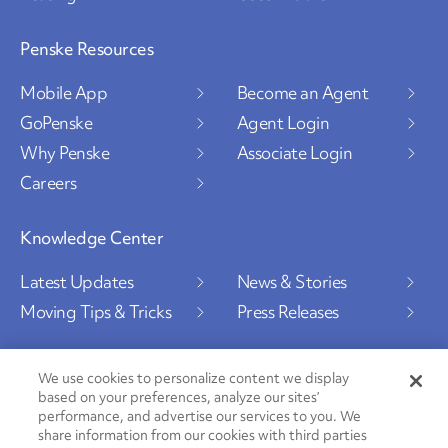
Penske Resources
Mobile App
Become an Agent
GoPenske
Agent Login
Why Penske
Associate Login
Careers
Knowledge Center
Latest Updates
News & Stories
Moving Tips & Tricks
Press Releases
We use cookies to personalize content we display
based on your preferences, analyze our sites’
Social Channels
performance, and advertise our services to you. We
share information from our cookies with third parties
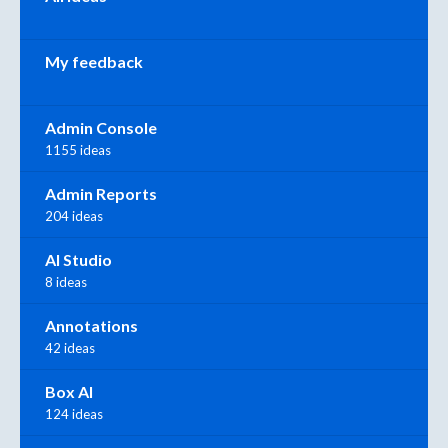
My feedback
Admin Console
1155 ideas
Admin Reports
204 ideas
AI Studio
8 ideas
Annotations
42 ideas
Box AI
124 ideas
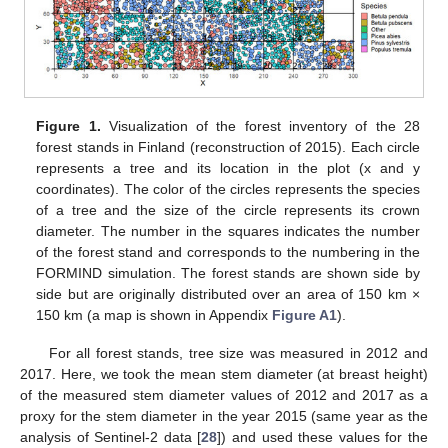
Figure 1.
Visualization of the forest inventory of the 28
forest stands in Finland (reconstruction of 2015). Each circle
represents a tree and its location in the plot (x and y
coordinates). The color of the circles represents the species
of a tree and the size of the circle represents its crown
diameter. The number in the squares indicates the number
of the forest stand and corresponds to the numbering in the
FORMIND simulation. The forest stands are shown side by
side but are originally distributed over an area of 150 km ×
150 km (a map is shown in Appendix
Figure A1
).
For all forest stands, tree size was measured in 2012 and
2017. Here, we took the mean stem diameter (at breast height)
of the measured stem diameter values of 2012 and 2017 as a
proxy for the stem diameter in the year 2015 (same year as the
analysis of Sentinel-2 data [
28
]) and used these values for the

#####

Your objective>
Some lines above hold the word "size". Copy all of them.

Solution to the problem>
of a tree and the size of the circle represents its crown
For all forest stands, tree size was measured in 2012 and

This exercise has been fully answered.